The GIGASTROKE consortium, which is made up of several international consortiums and institutions including the Hospital del Mar Medical Research Institute (IMIM) and Hospital del Mar, has led a genomic study of stroke that has detected new genes associated with the disease.
Samples from population databases, hospitals, biobanks and 5 clinical trials have been used for this research. More than 2.5 million patient samples were analyzed (200,000 of whom had suffered a stroke), including the 2,000 provided by the Hospital del Mar. And the results have identified a total of 89 genes associated with the disease, 61 of which were previously unknown.
“This project is the largest on genetics in stroke risk that has been carried out so far and is the result of joining the efforts of the most relevant consortiums worldwide”
Jordi Jiménez Conde (IMIM-Hospital del Mar)
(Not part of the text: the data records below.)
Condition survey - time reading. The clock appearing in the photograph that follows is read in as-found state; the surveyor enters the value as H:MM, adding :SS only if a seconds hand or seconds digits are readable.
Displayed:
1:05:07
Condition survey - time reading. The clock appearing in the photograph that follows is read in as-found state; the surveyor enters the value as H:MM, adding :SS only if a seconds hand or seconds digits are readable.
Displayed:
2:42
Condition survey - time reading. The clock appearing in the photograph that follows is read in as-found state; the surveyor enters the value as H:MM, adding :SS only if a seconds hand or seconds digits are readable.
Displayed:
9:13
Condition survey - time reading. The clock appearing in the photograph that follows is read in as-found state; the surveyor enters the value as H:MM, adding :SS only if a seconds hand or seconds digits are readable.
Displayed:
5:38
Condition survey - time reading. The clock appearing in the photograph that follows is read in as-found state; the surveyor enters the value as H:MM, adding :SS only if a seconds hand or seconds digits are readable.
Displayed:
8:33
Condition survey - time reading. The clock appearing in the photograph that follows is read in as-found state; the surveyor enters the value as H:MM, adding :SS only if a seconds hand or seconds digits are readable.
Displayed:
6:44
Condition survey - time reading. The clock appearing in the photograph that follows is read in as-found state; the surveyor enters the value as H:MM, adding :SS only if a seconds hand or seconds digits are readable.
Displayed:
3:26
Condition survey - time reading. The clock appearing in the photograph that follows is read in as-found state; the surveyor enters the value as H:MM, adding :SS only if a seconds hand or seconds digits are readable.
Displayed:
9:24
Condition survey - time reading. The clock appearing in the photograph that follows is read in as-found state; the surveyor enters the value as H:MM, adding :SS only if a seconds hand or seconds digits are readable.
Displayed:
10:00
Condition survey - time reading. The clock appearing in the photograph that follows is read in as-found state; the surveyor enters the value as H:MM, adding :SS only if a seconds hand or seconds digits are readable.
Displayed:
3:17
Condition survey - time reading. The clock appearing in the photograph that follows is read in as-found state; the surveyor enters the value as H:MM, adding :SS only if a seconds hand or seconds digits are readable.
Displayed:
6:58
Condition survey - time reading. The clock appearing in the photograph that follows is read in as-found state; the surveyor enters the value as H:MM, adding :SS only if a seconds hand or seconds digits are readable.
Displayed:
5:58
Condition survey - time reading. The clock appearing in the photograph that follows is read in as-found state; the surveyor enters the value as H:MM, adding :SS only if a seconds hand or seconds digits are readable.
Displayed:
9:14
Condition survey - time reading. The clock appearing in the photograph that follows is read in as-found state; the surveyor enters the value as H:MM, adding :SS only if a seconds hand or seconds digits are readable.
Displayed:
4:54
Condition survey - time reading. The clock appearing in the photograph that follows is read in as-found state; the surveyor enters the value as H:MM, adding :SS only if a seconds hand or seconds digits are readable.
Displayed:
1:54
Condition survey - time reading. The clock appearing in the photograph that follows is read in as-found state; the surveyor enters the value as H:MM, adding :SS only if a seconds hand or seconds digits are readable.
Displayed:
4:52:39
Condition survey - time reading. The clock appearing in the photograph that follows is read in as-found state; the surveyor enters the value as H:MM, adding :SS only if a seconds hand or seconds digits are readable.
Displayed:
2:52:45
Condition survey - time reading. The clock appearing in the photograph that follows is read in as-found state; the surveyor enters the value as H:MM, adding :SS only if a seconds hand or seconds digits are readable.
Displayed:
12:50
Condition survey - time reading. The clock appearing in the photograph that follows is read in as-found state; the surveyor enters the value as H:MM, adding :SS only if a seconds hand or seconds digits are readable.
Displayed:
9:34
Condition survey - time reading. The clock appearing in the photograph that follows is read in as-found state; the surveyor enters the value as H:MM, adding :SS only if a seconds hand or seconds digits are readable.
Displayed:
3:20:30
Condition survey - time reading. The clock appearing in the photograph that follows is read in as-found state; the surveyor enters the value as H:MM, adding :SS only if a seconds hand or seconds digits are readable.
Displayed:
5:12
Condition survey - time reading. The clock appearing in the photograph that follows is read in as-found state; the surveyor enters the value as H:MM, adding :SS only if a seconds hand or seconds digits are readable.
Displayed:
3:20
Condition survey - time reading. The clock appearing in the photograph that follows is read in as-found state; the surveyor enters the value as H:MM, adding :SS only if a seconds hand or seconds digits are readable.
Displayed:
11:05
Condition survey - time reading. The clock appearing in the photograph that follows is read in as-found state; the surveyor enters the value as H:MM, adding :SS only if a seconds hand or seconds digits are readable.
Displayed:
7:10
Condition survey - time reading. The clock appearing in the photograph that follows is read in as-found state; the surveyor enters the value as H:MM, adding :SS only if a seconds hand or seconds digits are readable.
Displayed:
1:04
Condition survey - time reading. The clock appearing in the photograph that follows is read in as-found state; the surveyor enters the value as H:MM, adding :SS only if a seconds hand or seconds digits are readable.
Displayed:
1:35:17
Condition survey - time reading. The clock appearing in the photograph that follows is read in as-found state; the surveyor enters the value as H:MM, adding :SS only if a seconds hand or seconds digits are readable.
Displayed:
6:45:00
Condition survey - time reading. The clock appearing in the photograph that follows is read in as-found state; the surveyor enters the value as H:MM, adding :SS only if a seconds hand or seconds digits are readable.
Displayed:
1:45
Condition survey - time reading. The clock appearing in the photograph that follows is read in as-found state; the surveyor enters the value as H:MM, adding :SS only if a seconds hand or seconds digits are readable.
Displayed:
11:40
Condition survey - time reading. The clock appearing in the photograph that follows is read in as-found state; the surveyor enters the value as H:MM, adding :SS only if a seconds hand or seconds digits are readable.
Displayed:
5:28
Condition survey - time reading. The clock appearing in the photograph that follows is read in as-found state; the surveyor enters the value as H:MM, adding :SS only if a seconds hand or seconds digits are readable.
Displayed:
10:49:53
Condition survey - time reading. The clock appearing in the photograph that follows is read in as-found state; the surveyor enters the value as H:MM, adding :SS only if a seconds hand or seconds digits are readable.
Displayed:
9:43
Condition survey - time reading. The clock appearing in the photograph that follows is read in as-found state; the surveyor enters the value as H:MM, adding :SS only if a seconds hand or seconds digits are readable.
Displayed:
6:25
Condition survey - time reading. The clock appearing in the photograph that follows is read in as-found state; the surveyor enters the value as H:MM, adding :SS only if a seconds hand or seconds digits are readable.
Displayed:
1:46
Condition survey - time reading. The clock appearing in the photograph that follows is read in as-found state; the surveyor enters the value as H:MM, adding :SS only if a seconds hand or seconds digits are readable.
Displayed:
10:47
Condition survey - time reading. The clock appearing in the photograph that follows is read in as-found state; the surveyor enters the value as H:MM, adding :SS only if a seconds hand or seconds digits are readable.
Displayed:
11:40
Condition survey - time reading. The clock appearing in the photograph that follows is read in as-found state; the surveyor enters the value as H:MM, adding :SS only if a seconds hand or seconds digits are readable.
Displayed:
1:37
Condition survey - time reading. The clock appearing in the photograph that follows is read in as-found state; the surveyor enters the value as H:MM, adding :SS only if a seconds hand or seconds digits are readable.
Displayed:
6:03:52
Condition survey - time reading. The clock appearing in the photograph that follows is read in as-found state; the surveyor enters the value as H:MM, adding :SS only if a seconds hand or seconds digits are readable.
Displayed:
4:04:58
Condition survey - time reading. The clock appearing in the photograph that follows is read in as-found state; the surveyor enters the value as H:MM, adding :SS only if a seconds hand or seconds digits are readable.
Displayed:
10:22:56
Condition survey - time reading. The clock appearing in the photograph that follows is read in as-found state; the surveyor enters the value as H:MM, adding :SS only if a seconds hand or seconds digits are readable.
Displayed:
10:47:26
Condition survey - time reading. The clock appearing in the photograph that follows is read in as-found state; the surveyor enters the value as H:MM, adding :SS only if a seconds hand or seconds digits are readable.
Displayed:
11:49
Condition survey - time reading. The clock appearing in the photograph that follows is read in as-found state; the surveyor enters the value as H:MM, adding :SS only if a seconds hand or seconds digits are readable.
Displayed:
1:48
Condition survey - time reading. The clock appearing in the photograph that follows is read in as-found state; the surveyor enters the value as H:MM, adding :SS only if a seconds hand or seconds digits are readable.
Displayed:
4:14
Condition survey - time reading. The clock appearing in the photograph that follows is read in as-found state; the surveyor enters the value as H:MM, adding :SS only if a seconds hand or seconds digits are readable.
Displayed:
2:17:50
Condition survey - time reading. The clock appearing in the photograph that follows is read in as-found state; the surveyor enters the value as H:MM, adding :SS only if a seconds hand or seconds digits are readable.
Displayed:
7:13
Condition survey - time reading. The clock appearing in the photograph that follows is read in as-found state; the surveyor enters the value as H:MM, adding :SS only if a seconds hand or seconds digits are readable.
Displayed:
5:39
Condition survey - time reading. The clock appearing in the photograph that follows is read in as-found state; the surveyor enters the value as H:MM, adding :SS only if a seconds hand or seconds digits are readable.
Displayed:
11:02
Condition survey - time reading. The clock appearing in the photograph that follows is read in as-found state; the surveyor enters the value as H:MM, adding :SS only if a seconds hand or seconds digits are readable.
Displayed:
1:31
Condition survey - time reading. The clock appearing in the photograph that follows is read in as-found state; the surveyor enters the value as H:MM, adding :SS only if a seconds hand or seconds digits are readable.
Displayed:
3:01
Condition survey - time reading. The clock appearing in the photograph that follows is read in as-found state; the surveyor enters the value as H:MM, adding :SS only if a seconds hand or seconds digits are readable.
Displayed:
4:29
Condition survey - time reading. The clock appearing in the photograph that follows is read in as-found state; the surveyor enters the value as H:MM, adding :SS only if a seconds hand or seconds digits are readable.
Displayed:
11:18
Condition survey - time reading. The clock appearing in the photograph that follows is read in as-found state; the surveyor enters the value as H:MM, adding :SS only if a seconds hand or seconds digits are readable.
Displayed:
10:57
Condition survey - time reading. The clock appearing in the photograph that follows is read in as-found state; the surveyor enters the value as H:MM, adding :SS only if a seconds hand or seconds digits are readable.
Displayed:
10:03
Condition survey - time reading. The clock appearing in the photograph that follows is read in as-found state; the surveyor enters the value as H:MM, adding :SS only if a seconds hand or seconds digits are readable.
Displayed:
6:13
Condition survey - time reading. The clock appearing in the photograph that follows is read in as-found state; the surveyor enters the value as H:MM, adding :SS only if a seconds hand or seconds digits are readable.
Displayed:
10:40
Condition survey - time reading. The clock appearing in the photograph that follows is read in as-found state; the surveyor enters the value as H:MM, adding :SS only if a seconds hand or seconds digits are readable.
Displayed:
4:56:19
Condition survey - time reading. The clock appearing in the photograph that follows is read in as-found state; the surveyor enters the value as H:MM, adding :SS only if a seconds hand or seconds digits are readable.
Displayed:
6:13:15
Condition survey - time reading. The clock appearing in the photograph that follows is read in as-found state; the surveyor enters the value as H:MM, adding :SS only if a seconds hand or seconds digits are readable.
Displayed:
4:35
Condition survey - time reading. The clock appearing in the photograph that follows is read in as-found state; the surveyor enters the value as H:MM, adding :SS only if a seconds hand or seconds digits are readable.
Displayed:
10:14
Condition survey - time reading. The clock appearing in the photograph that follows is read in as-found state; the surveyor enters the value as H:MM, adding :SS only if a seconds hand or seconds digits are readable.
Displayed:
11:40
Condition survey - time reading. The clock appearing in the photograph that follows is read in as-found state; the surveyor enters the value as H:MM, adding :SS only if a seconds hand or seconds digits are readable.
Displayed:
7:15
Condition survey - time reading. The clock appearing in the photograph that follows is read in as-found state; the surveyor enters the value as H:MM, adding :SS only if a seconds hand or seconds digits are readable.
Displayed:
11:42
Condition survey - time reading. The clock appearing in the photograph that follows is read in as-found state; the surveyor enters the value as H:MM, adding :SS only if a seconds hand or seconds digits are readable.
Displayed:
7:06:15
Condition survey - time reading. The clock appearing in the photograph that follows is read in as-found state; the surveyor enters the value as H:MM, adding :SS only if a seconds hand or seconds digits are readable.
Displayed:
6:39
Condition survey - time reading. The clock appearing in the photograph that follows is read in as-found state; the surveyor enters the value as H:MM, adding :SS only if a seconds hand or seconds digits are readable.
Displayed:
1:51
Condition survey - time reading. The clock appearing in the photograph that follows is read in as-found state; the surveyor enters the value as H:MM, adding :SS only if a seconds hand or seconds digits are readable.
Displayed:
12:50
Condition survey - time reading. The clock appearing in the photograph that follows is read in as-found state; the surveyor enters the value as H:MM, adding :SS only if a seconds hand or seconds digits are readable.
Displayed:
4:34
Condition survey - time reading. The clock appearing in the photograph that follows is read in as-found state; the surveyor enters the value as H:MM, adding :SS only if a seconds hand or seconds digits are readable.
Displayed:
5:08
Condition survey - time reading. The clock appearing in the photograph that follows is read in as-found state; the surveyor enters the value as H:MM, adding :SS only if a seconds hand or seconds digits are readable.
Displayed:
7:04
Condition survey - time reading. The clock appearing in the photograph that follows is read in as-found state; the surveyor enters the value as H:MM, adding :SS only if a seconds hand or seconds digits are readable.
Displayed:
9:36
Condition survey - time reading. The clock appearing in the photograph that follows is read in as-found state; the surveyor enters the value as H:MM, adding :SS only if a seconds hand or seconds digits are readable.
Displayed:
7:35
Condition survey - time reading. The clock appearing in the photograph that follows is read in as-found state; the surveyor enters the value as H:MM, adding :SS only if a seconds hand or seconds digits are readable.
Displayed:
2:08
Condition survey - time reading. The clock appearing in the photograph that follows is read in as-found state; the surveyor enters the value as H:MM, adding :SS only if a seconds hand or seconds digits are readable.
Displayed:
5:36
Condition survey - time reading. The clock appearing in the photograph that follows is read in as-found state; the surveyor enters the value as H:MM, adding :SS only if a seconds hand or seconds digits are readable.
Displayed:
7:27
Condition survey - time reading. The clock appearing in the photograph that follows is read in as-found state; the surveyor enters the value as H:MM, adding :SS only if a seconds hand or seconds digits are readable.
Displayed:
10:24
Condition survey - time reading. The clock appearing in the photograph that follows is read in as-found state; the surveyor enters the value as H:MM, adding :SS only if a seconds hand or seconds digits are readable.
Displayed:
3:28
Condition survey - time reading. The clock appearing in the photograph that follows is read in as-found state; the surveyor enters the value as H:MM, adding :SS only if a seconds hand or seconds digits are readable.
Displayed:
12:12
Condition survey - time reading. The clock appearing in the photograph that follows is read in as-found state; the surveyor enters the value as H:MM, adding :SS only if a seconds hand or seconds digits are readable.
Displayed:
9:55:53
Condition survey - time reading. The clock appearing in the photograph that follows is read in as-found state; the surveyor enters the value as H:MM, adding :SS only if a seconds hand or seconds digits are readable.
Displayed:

The study is also innovative in that it provides a more global perspective as it is the first time that cross-risk has been analyzed across different populations. Indeed, one third of the samples came from patients of non-European descent (East and South Asia, Africa and Latin America).
This study offers genetic prediction tools, improved and validated for the first time in populations of non-European ancestry, to guide the development of new drugs.
Stroke is responsible for about 12% of deaths worldwide and further study of the genes identified in this research could point to new therapeutic targets for both prevention and treatment of the disease.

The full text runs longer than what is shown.